JEFF PRESTRIDGE: Safe Hands must live up to its name and ensure that the funerals it has guaranteed to fund in the future will be honoured


I do trust that funeral plan provider Safe Hands is true to its word and ensures that the funerals it has guaranteed to fund in the future will be honoured. 

Over the past seven days, scores of readers have contacted me, concerned that the terms of their Safe Hands funeral plan will not be met. 

This follows the company’s decision to withdraw its application to be authorised as a funeral plan provider when new rules kick in at the end of July. Without authorisation from the Financial Conduct Authority, it can’t trade. 

Worry: Scores of readers are concerned that the terms of their Safe Hands funeral plan will not be met

Worry: Scores of readers are concerned that the terms of their Safe Hands funeral plan will not be met

Although The Mail on Sunday – alone among newspapers – managed to extract a comment from Safe Hands stating it was now looking for a home for its book of plans (a rival provider that intends to be authorised), the company is not covering itself in glory. 

First, it is charging customers £395 if they want to cancel their plans. This is unacceptable – the fee should be waived for those who understandably want out. 

Secondly, it should make available on its website details of the trust fund into which customers’ payments are made – and from which funds are released to pay for the funerals promised. 

It’s what rivals such as Golden Charter do: it publishes an annual report on the financial heath of its trust fund, available at goldenchartertrust.co.uk. 

Safe Hands should follow suit, thereby enabling its customers to decide for themselves whether they want to stick or run for the proverbial hills. 

New rules not working

New rules designed to ensure loyal motor and household insurance customers are no longer being ripped off do not appear to be working – as we have highlighted in recent weeks. 

Despite assurances from the FCA that loyal customers would save £4billion in premiums over the next ten years as a result of its market intervention, all the evidence suggests otherwise. 

Rarely a day goes by without a dozen readers – many of them elderly – contacting me to complain that their loyalty has been ‘rewarded’, not with a premium reduction at renewal, but a hike without rhyme or reason. 

Reader Ken Fox is among those to have vented his spleen.
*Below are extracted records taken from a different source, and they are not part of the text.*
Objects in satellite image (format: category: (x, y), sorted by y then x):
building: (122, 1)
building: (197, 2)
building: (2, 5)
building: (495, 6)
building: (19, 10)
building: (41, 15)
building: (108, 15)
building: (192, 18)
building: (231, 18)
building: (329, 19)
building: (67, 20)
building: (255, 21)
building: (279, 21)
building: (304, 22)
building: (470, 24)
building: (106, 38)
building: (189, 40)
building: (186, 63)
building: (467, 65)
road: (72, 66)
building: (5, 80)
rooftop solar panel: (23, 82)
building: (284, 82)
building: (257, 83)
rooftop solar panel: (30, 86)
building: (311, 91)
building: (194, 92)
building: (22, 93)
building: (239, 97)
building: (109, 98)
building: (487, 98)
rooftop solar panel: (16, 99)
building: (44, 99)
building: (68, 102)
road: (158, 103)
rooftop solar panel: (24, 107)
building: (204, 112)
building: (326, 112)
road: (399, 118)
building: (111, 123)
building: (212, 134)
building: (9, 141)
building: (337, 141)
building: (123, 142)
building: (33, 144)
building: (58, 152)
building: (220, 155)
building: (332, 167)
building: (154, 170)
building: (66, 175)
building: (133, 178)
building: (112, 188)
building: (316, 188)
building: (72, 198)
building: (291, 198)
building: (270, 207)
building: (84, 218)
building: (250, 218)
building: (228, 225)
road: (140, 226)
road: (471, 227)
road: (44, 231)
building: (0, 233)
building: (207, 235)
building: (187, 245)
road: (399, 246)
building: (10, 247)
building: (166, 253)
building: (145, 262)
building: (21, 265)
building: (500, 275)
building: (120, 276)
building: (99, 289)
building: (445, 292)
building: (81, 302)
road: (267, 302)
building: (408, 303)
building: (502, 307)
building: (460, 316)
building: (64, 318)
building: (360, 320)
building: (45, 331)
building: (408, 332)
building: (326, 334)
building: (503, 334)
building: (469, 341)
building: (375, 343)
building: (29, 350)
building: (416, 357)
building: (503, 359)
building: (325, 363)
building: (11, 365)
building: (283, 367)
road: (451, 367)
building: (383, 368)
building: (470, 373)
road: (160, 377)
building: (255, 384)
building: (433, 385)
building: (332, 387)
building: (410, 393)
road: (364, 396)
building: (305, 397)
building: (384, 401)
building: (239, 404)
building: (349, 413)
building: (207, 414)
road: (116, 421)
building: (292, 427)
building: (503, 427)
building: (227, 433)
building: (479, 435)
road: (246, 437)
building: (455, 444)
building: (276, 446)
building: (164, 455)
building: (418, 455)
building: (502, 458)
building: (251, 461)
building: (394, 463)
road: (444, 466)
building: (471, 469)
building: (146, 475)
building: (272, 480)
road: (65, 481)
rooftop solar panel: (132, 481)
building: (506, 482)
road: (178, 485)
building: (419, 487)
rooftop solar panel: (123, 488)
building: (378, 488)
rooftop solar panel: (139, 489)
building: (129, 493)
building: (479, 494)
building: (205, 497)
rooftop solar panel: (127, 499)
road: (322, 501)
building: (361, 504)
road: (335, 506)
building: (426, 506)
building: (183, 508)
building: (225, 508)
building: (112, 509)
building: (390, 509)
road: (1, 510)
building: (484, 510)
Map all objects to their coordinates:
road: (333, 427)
His car insurance with Saga was due to renew a week ago and he was asked to pay 60 per cent more than last year (£637.57 instead of £399.37). 

No convictions, endorsements or claims. Furthermore, he only drives around 6,000 miles a year – he’s a proud 76-year-old. 

‘The new rules are either not working,’ says Ken, ‘or they don’t apply to Saga. 

‘My experience reinforces the need to shop around at renewal, rather than expect to be treated fairly by your existing insurer.’ 

For the record, Ken has now obtained identical cover from General Accident for £427. 

Although the FCA’s new rules should ensure loyal customers are offered cover at renewal no more expensive than a new customer would pay, all they seem to have done is unleash a wave of frightening premium increases on the likes of Ken – those who can least afford them. 

Four billion pounds of savings? The FCA is living in cloud cuckoo land. Let’s cut to the chase. Insurers are still milking loyal customers. Beware – and as Ken says, shop around.

Hats off to Coventry

Finally, hats off to Coventry Building Society. As a result of our brilliant Give Savers A Rate Rise campaign – see more opposite – and the criticism we levelled at the mutual for the paltry 0.01 per cent interest it was offering Instant Access customers, it has responded in positive fashion. 

Coventry has decided to shut Instant Access to new customers while making its Easy Access Saver account (paying 0.5 per cent interest from Tuesday) more user-friendly. 

Customers will now be able to make cash or cheque withdrawals from the account at any of the society’s branches. Previously, this wasn’t possible. 

On Friday, the society said it would be getting in touch with its Instant Access customers, pointing out that Easy Access Saver is likely to be a better option for them. 

‘It’s never easy being criticised,’ it added. ‘But we thought you [The Mail on Sunday] were right with regard to Instant Access.’